### Given data

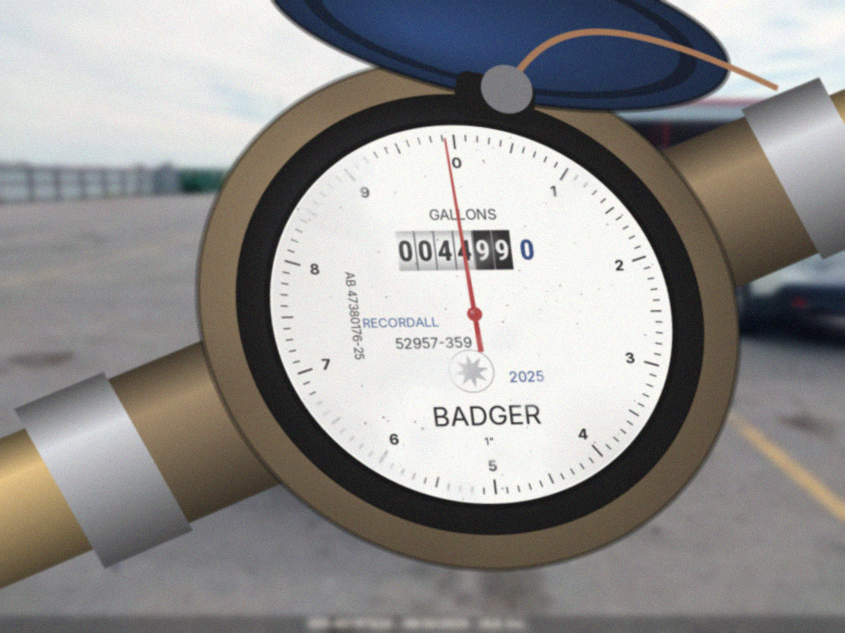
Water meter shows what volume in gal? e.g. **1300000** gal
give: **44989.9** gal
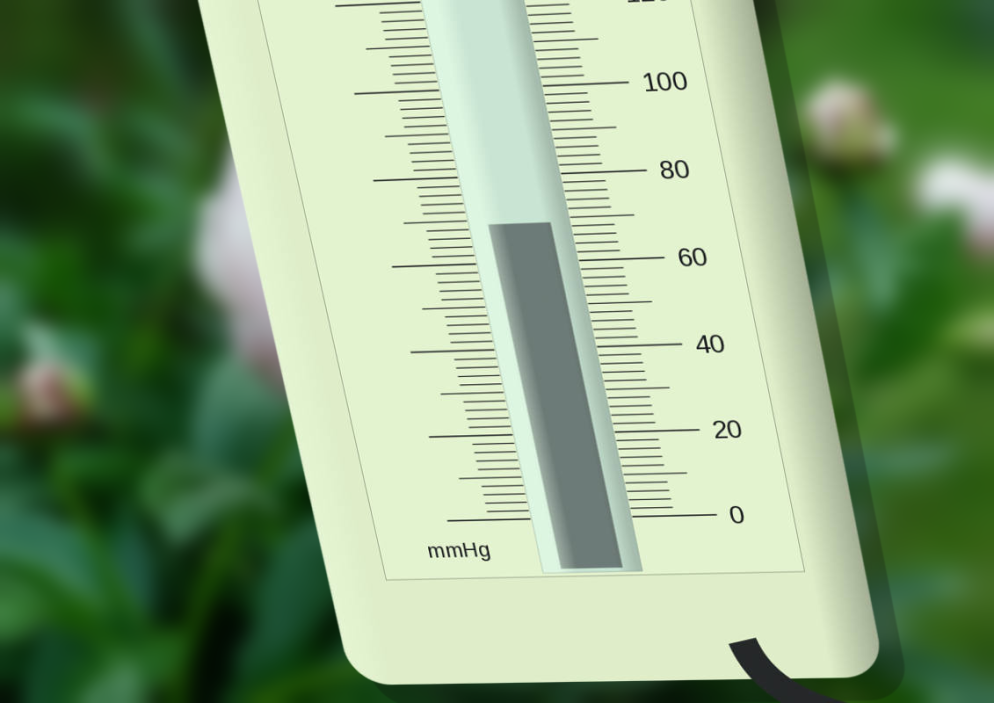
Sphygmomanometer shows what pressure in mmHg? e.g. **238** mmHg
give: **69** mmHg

--

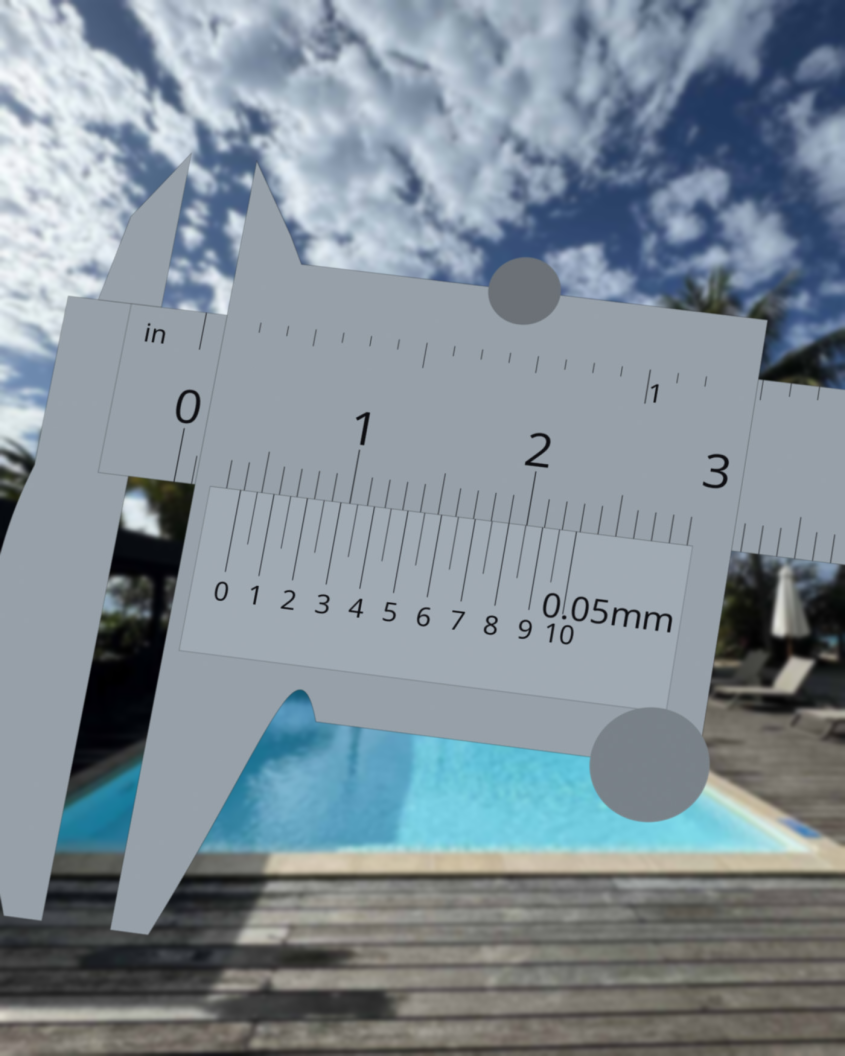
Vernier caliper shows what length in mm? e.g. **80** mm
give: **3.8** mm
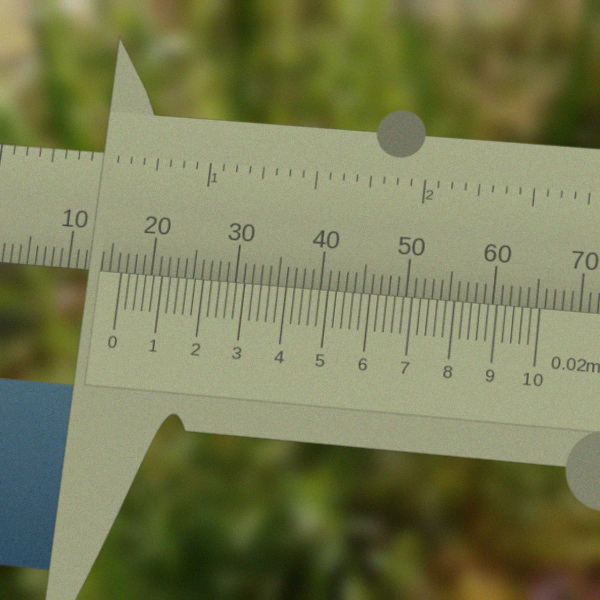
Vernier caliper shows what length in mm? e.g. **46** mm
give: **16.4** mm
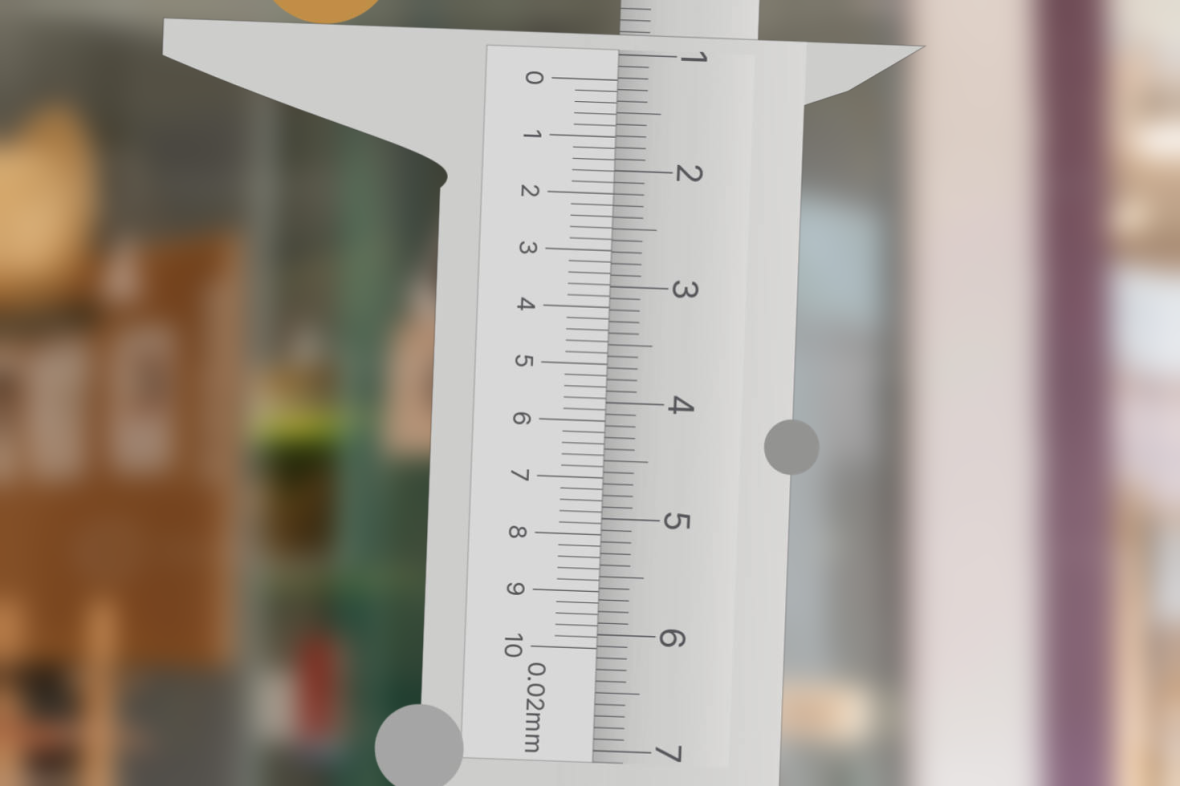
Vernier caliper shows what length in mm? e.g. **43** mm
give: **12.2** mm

---

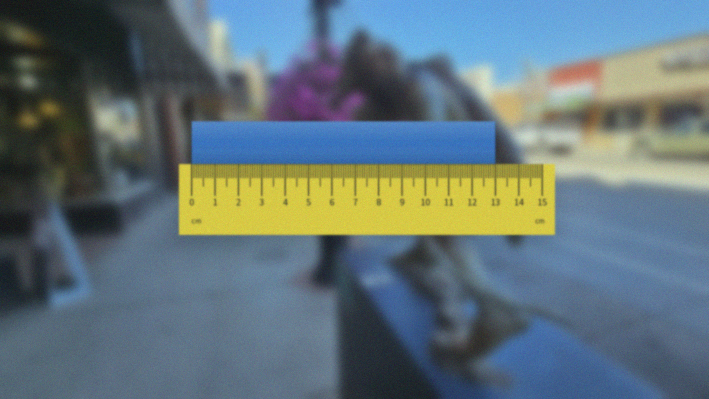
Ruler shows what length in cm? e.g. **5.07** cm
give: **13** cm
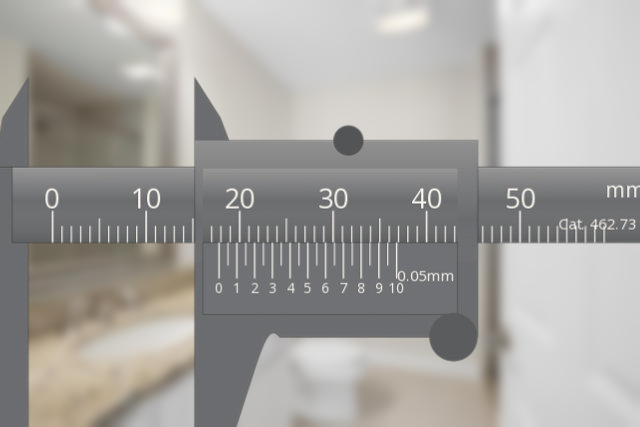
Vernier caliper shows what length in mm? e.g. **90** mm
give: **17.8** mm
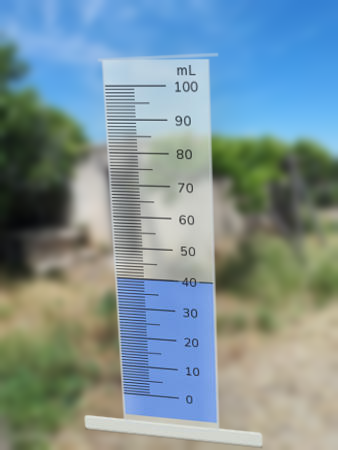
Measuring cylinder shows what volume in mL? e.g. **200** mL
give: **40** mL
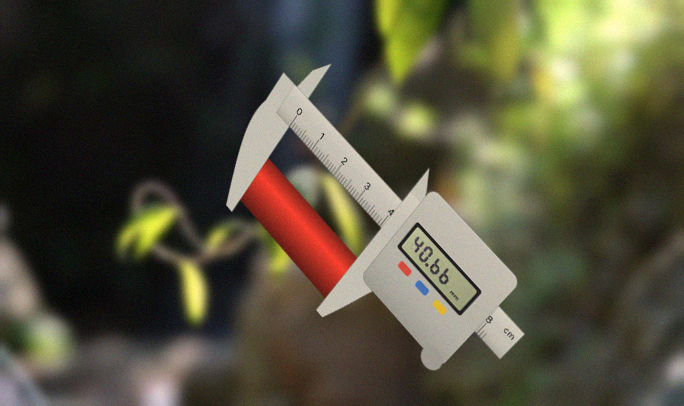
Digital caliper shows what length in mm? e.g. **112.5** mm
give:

### Exercise prompt
Copy out, word for word, the lines running from the line with "Water meter shows" up to and including the line with "give: **44989.9** gal".

### Answer below
Water meter shows what volume in gal? e.g. **1300000** gal
give: **44989.9** gal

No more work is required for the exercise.